— Tarea 1 —
Según el texto sobre la contaminación atmosférica, ¿desde qué año aplica el Ayuntamiento de Valladolid “coeficientes de corrección” a los datos obtenidos?
— Tarea 2 —
Reproduce sin cambios el fragmento del texto sobre la contaminación atmosférica que va desde "Aún así, y en" hasta "urbanas e industriales.", ambos incluidos.

— Texto del ejercicio —
A mayores, desde el año 2007 el Ayuntamiento de Valladolid viene “resolviendo” nuestro problema particular con la contaminación atmosférica mediante la aplicación arbitraria de “coeficientes de corrección” (siempre reductores) a los datos obtenidos, con la supuesta intención de hacerlos comparables con los que se hubieran registrado utilizando el método de medición legal de referencia. Práctica que provoca resultados absurdos, como que las partículas más finas alcancen en ocasiones concentraciones superiores a las más gruesas en las que se engloban, sin que las autoridades locales se sonrojen ni las regionales digan ni pío.
La lista de trampas y “chanchullos” para encubrir la evidencia podría ser más amplia. Por ejemplo, el Ayuntamiento de Madrid ha utilizado medias aritméticas de todas las estaciones de su red de control de la contaminación atmosférica para rebajar las superaciones de las estaciones urbanas con las mediciones de las periféricas, y viceversa. Nuestras autoridades locales y regionales aún tienen margen para el fraude y la chapuza. Viva la creatividad.
Aún así, y en buena parte como consecuencia inesperada de la reubicación de las estaciones urbanas conflictivas lejos del tráfico, tenemos que en lo que llevamos de verano las ciudades de Castilla y León han superado en una veintena de días los objetivos legal y de la OMS para la protección de la salud establecidos para el ozono “malo” (llamado así por contraste con el de la estratosfera), que respiramos cada verano porque se forma cerca de la superficie terrestre, por efecto combinado de la radiación solar y las emisiones de la combustión de carbón, petróleo o gas en centrales eléctricas, vehículos y calderas urbanas e industriales.

— Datos registrados —
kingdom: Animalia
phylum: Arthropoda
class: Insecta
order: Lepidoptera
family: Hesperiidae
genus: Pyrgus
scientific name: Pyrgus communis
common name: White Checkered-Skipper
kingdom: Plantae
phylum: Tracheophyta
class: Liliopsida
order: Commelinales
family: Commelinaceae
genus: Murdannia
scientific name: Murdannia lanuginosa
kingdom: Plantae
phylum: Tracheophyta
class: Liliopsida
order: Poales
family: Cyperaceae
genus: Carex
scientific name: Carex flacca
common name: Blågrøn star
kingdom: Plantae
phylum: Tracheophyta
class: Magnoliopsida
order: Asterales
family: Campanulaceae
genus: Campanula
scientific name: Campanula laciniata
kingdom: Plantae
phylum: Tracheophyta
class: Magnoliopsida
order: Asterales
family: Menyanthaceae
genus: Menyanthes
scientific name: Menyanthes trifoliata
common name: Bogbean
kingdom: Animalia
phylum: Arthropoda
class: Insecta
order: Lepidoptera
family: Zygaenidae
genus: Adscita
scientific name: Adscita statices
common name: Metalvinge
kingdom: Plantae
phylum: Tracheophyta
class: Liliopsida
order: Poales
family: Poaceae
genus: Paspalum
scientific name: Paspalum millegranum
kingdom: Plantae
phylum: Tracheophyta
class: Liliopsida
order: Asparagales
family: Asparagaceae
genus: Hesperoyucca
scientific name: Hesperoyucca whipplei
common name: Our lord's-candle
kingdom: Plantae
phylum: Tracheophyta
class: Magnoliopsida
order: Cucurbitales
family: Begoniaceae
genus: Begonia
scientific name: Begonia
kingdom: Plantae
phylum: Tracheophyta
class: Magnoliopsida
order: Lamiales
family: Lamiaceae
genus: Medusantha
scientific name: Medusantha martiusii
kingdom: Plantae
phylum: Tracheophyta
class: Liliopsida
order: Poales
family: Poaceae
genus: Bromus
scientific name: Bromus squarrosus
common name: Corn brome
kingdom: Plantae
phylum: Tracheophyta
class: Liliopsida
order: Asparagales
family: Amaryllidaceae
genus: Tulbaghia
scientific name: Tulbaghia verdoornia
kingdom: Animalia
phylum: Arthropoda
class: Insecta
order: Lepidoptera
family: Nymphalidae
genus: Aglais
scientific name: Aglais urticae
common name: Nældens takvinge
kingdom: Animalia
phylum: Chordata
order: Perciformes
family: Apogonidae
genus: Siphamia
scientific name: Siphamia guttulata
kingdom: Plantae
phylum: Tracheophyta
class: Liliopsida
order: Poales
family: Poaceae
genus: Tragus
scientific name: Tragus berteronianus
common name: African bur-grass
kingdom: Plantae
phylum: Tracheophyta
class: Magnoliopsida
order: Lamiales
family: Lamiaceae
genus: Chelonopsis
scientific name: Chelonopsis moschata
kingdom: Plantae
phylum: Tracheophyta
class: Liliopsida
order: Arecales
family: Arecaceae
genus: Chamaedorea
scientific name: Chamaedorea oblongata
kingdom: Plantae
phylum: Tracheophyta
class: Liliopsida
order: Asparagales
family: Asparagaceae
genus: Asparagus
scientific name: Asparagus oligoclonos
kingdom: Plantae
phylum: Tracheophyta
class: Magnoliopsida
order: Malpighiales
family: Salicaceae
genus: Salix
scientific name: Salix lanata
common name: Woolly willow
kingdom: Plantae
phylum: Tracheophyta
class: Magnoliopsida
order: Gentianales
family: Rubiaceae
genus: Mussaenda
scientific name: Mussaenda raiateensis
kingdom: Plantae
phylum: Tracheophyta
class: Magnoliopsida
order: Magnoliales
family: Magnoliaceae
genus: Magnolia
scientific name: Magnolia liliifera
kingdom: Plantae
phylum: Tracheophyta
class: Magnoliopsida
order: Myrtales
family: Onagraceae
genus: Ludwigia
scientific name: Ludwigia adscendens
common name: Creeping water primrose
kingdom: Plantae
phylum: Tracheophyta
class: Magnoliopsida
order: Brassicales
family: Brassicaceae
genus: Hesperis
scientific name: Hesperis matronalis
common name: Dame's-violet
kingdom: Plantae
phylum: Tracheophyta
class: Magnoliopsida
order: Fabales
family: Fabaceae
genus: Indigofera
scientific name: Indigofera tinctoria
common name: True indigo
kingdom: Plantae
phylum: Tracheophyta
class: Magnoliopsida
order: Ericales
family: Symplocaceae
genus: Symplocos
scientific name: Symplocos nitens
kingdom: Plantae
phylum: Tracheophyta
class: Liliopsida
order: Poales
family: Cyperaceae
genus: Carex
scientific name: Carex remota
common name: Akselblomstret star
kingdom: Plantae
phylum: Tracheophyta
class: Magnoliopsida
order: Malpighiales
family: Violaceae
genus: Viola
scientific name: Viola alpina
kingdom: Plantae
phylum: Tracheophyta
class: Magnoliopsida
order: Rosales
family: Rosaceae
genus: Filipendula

— Resultado 1 —
Desde el año 2007.

— Resultado 2 —
Aún así, y en buena parte como consecuencia inesperada de la reubicación de las estaciones urbanas conflictivas lejos del tráfico, tenemos que en lo que llevamos de verano las ciudades de Castilla y León han superado en una veintena de días los objetivos legal y de la OMS para la protección de la salud establecidos para el ozono “malo” (llamado así por contraste con el de la estratosfera), que respiramos cada verano porque se forma cerca de la superficie terrestre, por efecto combinado de la radiación solar y las emisiones de la combustión de carbón, petróleo o gas en centrales eléctricas, vehículos y calderas urbanas e industriales.